Jedną z najcenniejszych wartości towarzyszących podróżom jest szansa spojrzenia na życie i zasmakowanie go oczami innych. Im środowisko bardziej odmienne od tego, do którego przywykliśmy, tym spostrzeżenia edukacyjnie bogatsze i bardziej intrygujące. Ale choć obserwowanie tej inności wciąga i ekscytuje – ma też swoje granice. Jeśli nie wychwyci się ich samemu, intuicyjnie – skuteczna korekta nadejdzie z zewnątrz.

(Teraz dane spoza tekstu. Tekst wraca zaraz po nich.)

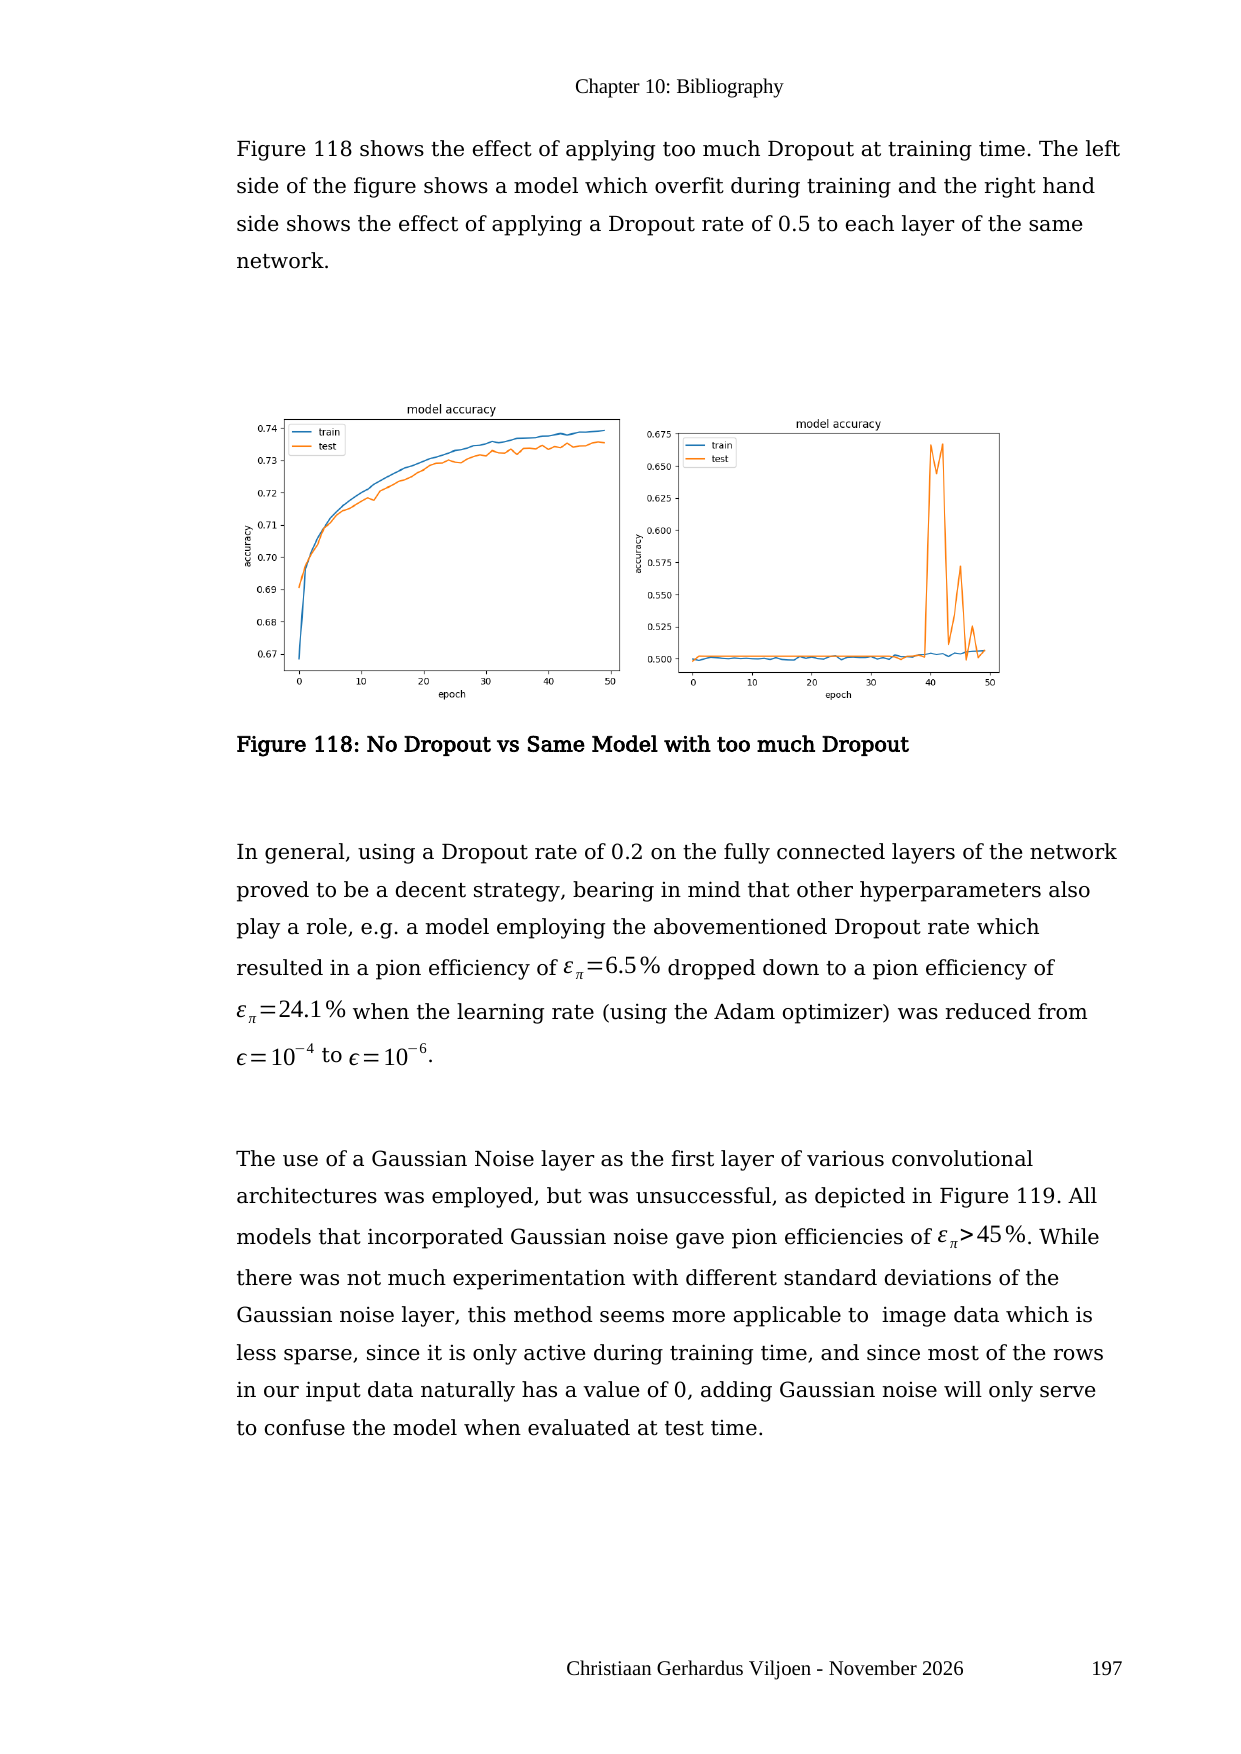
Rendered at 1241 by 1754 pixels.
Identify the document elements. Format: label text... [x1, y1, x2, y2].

picture [236, 397, 1007, 706]
text Figure 118: No Dropout vs Same Model with too much Dropout [236, 731, 1122, 756]
text In general, using a Dropout rate of 0.2 on the fully connected layers of the network proved to be a decent strategy, bearing in mind that other hyperparameters also play a role, e.g. a model employing the abovementioned Dropout rate which resulted in a pion efficiency of dropped down to a pion efficiency of when the learning rate (using the Adam optimizer) was reduced from to . [236, 839, 1122, 1070]
text Figure 118 shows the effect of applying too much Dropout at training time. The left side of the figure shows a model which overfit during training and the right hand side shows the effect of applying a Dropout rate of 0.5 to each layer of the same network. [236, 135, 1122, 273]
text The use of a Gaussian Noise layer as the first layer of various convolutional architectures was employed, but was unsuccessful, as depicted in Figure 119. All models that incorporated Gaussian noise gave pion efficiencies of . While there was not much experimentation with different standard deviations of the Gaussian noise layer, this method seems more applicable to image data which is less sparse, since it is only active during training time, and since most of the rows in our input data naturally has a value of 0, adding Gaussian noise will only serve to confuse the model when evaluated at test time. [236, 1145, 1122, 1439]
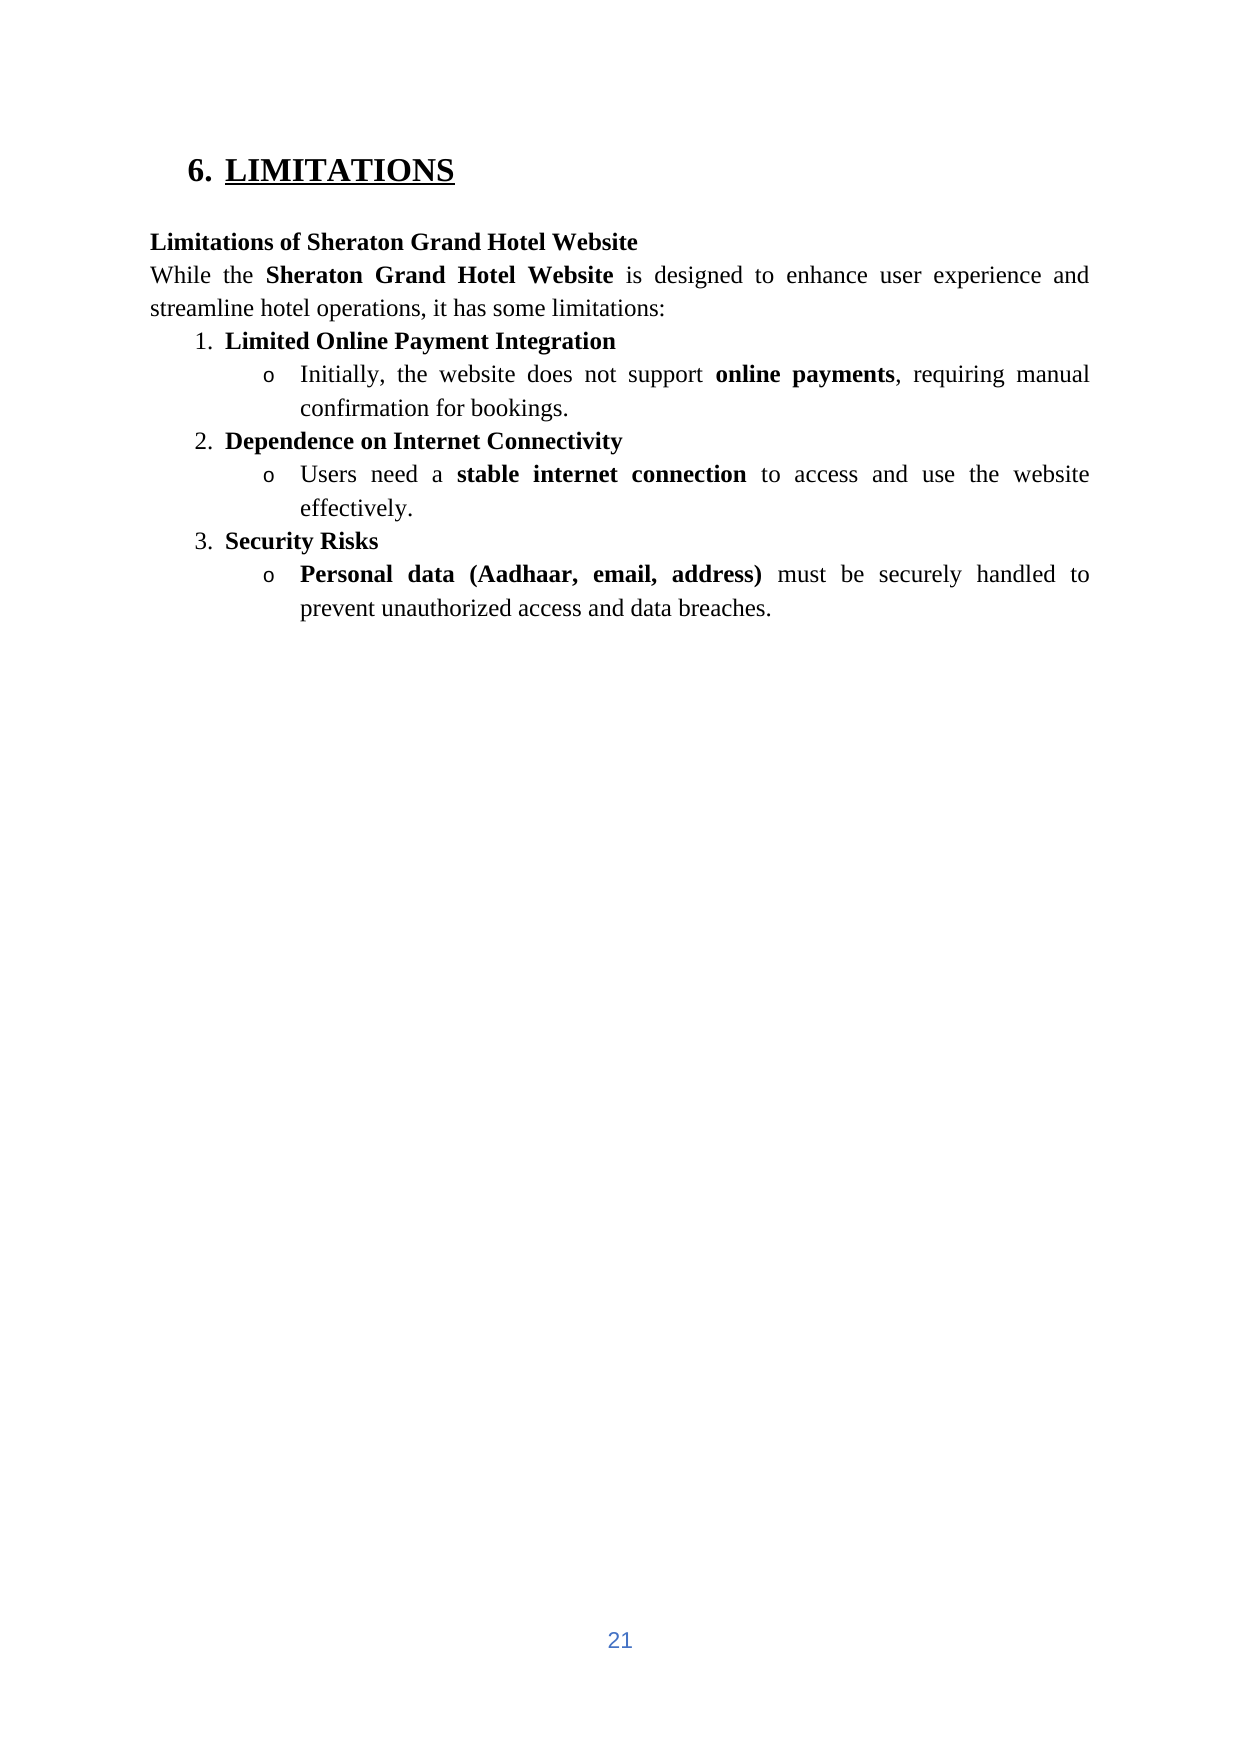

Aparat fotograficzny. Nie sposób zrezygnować z jego usług, choć błyskawicznie demaskuje obcego, wskazując miejscowym przybysza wyciągniętym palcem swego ciekawskiego obiektywu. Kupione na nabrzeżu Fortu Kochi świeże ryby trafiły już do kucharzy z pobliskiego baru – będą gotowe za nieco ponad pół godziny. To dużo czasu, by sięgnąć po aparat. Porozstawiane na brzegu zatoki słynne Chinese Nets aż proszą, by je uwiecznić. Jednomyślnie pochylają swoje rozłożyste ramiona nad spokojną taflą wody komponując idylliczny, pocztówkowy pejzaż.
Ale oko obiektywu szybko nudzi się wizytówką Fortu Kochi. Po chwili zawiesza swe szklane spojrzenie na odsuniętym nieco od ozdobionej kramami rybaków linii brzegu skwerze pociętym wysuszonymi alejkami i ozdobionym kilkoma ławeczkami oraz karuzelą. W cieniu rozłożystych drzew gromadzą się matki i babcie z dziećmi i wnuczętami. Dorośli prowadzą ożywione rozmowy przeplatane pełnymi przejęcia, wzajemnymi spojrzeniami, wybuchami śmiechu lub karcącymi nawoływaniami. Jak w każdym znanym nad Wisłą parku czy placu zabaw. Pewnie i same dyskusje prowadzone tu w języku malajalam nie odbiegałyby tematycznie – o ile byłbym w stanie je zrozumieć – od tych poruszanych na tysiącach innych ławeczek, w tysiącu innych parków, pod dowolną szerokością geograficzną. Obiektyw wyostrza swe spojrzenie na pierwszych bohaterach tego niespiesznego popołudnia. To para dzieci. Prawdopodobnie rodzeństwo. Beztroska. I zaraźliwa wręcz dla obserwatorów radość. Kolejne zdjęcia chwytają w dłonie te ulotne skrawki dzieciństwa dokumentując żywe kolory i niezmordowany, napędzany niespożytą, dziecięcą energią ruch.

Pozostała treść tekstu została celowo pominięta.